The governments of Slovenia and Croatia signed a 2001 Agreement in order to resolve their disputes over the plant and resume electricity delivery. Article 17(1) of the Agreement provided that financial relations up to the signing of the Agreement should be regulated according to an Exhibit 3. Exhibit 3, in turn, provided that certain costs were to be borne by Slovenia until 30 June 2002, at which point the shareholders would split costs. The parties disagreed as to whether Article 17(1) and Exhibit 3 together obligated Slovenia to in fact restore electricity to HEP on 30 June 2002. The Agreement was not ratified by both parties until after that date and on its face the Agreement was not to take effect until 11 March 2003.

Decision

All members of the tribunal agreed that the Agreement was to be interpreted in accordance with to the Vienna Convention on the Law of Treaties (VCLT). As an initial matter, the majority of the tribunal emphasised the lack of legal hierarchy governing the treaty interpretation tools set out in the VCLT. In the majority’s view, analysis of the Agreement's object and purpose, as well the general context of the Agreement, showed that the parties agreed to "draw a line in time" and reincarnate the parity principle as of 30 June 2002. For the majority, it did not matter that the Agreement lacked express terms requiring a reinstatement of electricity supply on that date because, in its words, "no greater or lesser force resides in a term by virtue of the relative magnitude of the clarity with which it has been (or has not been) written." The majority considered it irrelevant that the Agreement did not enter into force until 11 March 2003, because it did not change the parties' intent that Slovenia take on financial responsibility for electricity deliveries on 30 June 2002. According to the majority, the Agreement comprised a financial settlement that obligated Slovenia to restore electricity to HEP on that date. Thus, the majority held, Slovenia was liable to HEP for the financial value of 50% of the electricity produced between 30 June 2002 and 19 April 2003 (subject to certain other determinations).

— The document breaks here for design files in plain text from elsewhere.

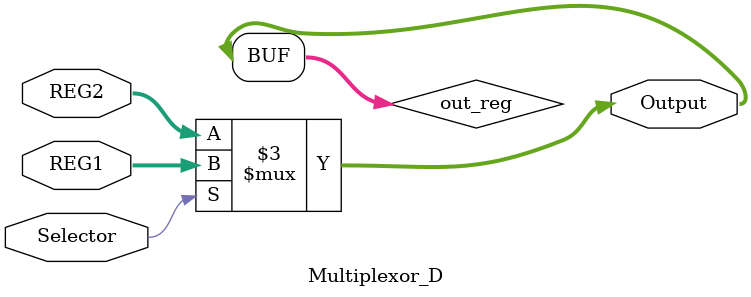
<source format=sv>
module Multiplexor_D 
(
	// Input 
//	input 				clk,
	input 				Selector,
	input 	[15:0]	REG1,
	input 	[15:0]	REG2,
	// Output 
	output	[15:0]	Output
);
reg [15:0] out_reg;
always_comb//ff @(posedge clk)
	begin
		if(Selector)
			out_reg = REG1;
		else
			out_reg = REG2;
	end
assign Output = out_reg;
endmodule
</source>
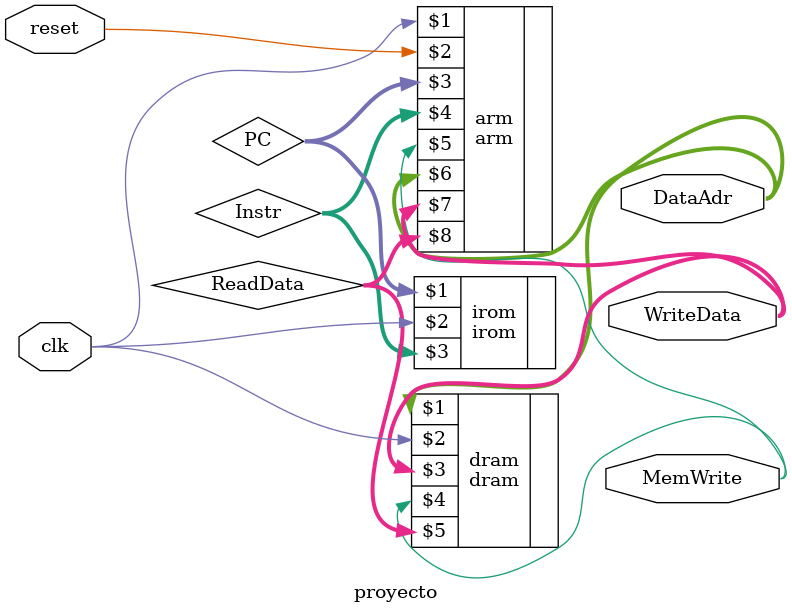
<source format=sv>
module proyecto (
	input  logic        clk, reset,
	output logic [31:0] WriteData, DataAdr,
	output logic        MemWrite
);
	
	logic [31:0] PC, Instr, ReadData;
	
	// Instanciar procesador
	arm arm(clk, reset, PC, Instr, MemWrite, DataAdr, WriteData, ReadData);
	
	// Instanciar Memoria de Instrucciones
	irom irom(PC, clk, Instr);
	
	// Instanciar Memoria de Datos
	dram dram(DataAdr, clk, WriteData, MemWrite, ReadData);
	
endmodule
</source>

Dissent of Mr. Jan Paulsson, Arbitrator

Arbitrator Jan Paulsson issued a strong dissent in his first ever separate opinion. Paulsson contended that the majority had justified their desired outcome by implying terms not in the Agreement, ignoring terms that were in the Agreement, and giving retroactive effect to the Agreement without express authority to do so. According to Paulsson, the VCLT requires interpretation of a treaty in accordance with the meaning given to the terms of the treaty in their context. Contrary to the majority’s approach, Paulsson considered the terms of the treaty as a whole rather than the general context in which the treaty was formed. Under this view, Paulsson concluded that Slovenia was not liable because the Agreement contained no express obligation to deliver electricity from 1 July 2002 onwards. Additionally, Paulsson relied on the rule that international agreements do not operate retroactively in the absence of an express stipulation to that effect. Therefore, he found, Slovenia could not have had an obligation to reinstate electricity before the Agreement entered into force in March 2003.

Comment

The Hrvatska award, and particularly the interplay between the majority’s decision and arbitrator Paulsson’s separate opinion, is of substantial interest to those concerned with principles of treaty interpretation. Tribunals considering close interpretive questions in future treaty-based disputes will likely review carefully the differing approaches advocated by the majority and Paulsson, both with respect to the emphasis on textual ambiguity and the retroactivity of treaty provisions.